Selected extract:
"""
Bug 168853

Summary: GFS mount hangs if two nodes try to mount same filesystem simultaneously
Product: [Retired] Red Hat Cluster Suite Reporter: Henry Harris <henry.harris>
Component: dlmAssignee: David Teigland <teigland>
Status: CLOSED NOTABUG QA Contact: Cluster QE <mspqa-list>
Severity: medium Docs Contact:
Priority: medium    
Version: 4CC: cluster-maint, kanderso, lhh
Target Milestone: ---   
Target Release: ---   
Hardware: All   
OS: Linux   
Whiteboard:
Fixed In Version: Doc Type: Bug Fix
Doc Text:
Story Points: ---
Clone Of: Environment:
Last Closed: 2005-11-21 21:32:42 UTC Type: ---
Regression: --- Mount Type: ---
Documentation: --- CRM:
Verified Versions: Category: ---
oVirt Team: --- RHEL 7.3 requirements from Atomic Host:
Cloudforms Team: --- Target Upstream Version:
Embargoed:
Attachments:
Description Flags
GFS mount info from /var/log/messages on node1
none
GFS mount info from /var/log/messages on node1
none
GFS mount info from /var/log/messages on node2
none
Mount command hanging on node1
none
Mount command hanging on node2 none

Description Henry Harris 2005-09-20 17:50:52 UTC
Description of problem: Two nodes trying to mount the same GFS filesystem at 
the same time causes the mount command on both nodes to hang.


Version-Release number of selected component (if applicable):


How reproducible: Every time if mounts happen at exactly the same time


Steps to Reproduce:
1. Bring up two node cluster
2. Mount the same GFS file system from both nodes at exactly the same time
3.
  
Actual results: Neither node completes the mount command


Expected results: Both nodes should mount the filesystem


Additional info: Check the last entries in the two files, node1_mounts.txt and 
node2_mounts.txt.  You will see that node 2 started mounting the filesystem 
(fsid=sqa:snap5src)first and replayed all 16 journals.  Before the mount 
command completed, node 1 started mounting the same filesystem and hung before 
the message "Trying to acquire journal lock" could be printed.
"""
Data excerpts:
"""
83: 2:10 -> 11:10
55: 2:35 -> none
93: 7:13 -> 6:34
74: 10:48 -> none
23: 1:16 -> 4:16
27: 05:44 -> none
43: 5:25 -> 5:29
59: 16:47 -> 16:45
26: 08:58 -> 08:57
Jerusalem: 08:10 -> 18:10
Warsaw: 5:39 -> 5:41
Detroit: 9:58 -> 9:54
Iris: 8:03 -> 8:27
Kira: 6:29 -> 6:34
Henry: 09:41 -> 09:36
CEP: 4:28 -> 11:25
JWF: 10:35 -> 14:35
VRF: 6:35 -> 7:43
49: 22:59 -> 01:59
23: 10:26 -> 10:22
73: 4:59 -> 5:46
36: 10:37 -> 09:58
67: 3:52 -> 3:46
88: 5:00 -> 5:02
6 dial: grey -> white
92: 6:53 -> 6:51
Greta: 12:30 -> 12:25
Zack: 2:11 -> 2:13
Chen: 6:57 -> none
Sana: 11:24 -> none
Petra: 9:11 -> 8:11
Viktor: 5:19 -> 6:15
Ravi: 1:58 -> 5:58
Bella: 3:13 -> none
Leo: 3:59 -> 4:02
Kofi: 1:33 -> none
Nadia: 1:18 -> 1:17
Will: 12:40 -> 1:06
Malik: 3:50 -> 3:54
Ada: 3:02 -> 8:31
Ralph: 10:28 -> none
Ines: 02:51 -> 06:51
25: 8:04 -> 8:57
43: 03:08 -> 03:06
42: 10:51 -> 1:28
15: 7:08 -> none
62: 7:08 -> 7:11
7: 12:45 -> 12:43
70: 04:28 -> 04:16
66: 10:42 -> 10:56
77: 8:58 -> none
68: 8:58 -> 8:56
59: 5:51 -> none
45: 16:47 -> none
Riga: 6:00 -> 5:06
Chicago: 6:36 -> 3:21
"""
Exercise instructions:
1 – Revise the GFS bug report from the words "Description Henry Harris" through "nodes to hang.", and write "GFS volume" wherever "GFS filesystem" appears.
2 – Pick up the GFS bug report after its final sentence and keep writing it.
The rows have no connection to the GFS bug report.

Answers to the tasks:
1 –
Description Henry Harris 2005-09-20 17:50:52 UTC
Description of problem: Two nodes trying to mount the same GFS volume at 
the same time causes the mount command on both nodes to hang.

2 –
Comment 1 Henry Harris 2005-09-20 17:55:20 UTC
Created attachment 119034 [details]
GFS mount info from /var/log/messages on node1

Comment 2 Henry Harris 2005-09-20 17:55:32 UTC
Created attachment 119035 [details]
GFS mount info from /var/log/messages on node1

Comment 3 Henry Harris 2005-09-20 17:56:51 UTC
Created attachment 119036 [details]
GFS mount info from /var/log/messages on node2

Comment 4 Henry Harris 2005-09-20 17:57:47 UTC
Created attachment 119037 [details]
Mount command hanging on node1

Comment 5 Henry Harris 2005-09-20 17:58:09 UTC
Created attachment 119038 [details]
Mount command hanging on node2

Comment 6 David Teigland 2005-09-20 20:48:53 UTC
Is this gfs code for RHEL4U2 or RHEL4U3?
The following information would be useful from both
nodes after they hang:
- output of cman_tool services
- output of /proc/cluster/lock_dlm/debug
- output of /proc/cluster/dlm_debug
- output of /proc/cluster/sm_debug


Comment 7 David Teigland 2005-09-26 16:32:46 UTC
I'm also curious about how "simultaneous" the two mounts are.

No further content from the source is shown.